**AIM OF THE EXERCISE**
Within the records below, reproduce without change the lines from the line that has "Guadeloupe (971)" through the line that has "Saint-Barthélemy (977)", and only those.

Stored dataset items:
════════════════
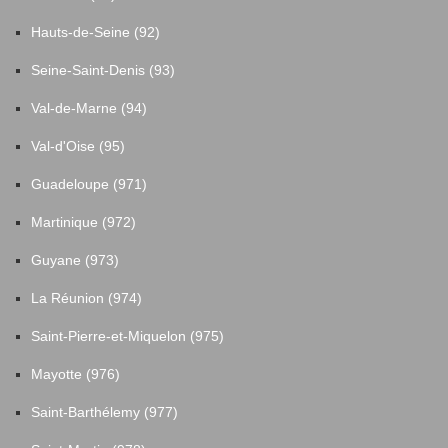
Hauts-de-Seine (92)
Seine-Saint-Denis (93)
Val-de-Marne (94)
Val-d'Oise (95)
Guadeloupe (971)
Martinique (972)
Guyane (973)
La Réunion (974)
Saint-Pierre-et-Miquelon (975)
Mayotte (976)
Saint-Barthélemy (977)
════════════════
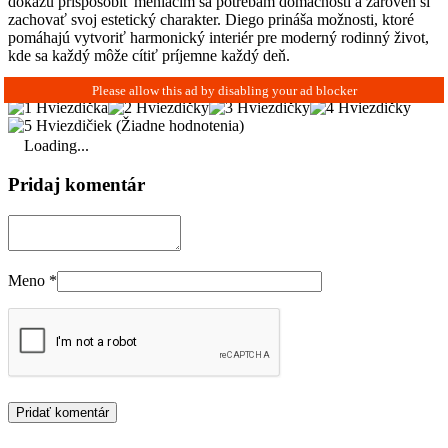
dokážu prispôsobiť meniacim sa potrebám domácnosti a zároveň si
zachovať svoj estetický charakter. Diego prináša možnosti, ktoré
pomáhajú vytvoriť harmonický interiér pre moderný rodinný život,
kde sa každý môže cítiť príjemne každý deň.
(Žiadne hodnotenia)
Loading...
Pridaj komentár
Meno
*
════════════════
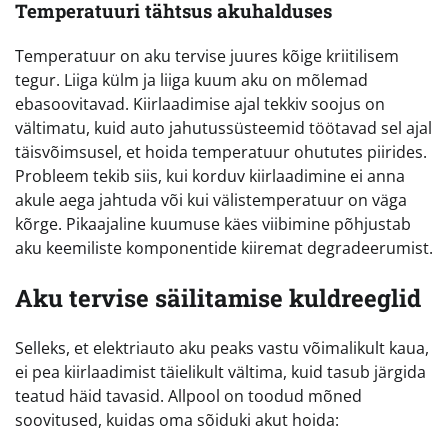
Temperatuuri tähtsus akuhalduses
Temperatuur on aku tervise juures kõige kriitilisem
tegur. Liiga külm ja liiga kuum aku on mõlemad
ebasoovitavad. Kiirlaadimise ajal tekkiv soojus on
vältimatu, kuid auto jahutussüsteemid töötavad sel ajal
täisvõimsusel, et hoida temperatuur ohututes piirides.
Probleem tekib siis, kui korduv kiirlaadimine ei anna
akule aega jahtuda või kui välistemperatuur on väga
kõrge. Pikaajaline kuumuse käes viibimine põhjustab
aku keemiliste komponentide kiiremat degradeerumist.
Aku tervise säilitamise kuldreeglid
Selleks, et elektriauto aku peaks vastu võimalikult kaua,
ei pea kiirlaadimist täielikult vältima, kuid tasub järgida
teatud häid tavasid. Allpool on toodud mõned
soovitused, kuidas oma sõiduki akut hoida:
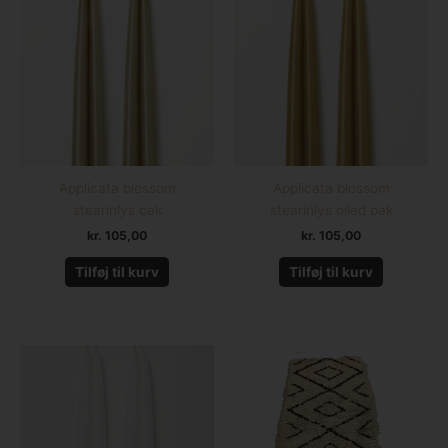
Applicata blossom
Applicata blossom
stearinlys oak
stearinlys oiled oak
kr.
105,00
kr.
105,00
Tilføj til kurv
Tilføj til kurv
════════════════
**SOLUTION TO THIS TASK**
Guadeloupe (971)
Martinique (972)
Guyane (973)
La Réunion (974)
Saint-Pierre-et-Miquelon (975)
Mayotte (976)
Saint-Barthélemy (977)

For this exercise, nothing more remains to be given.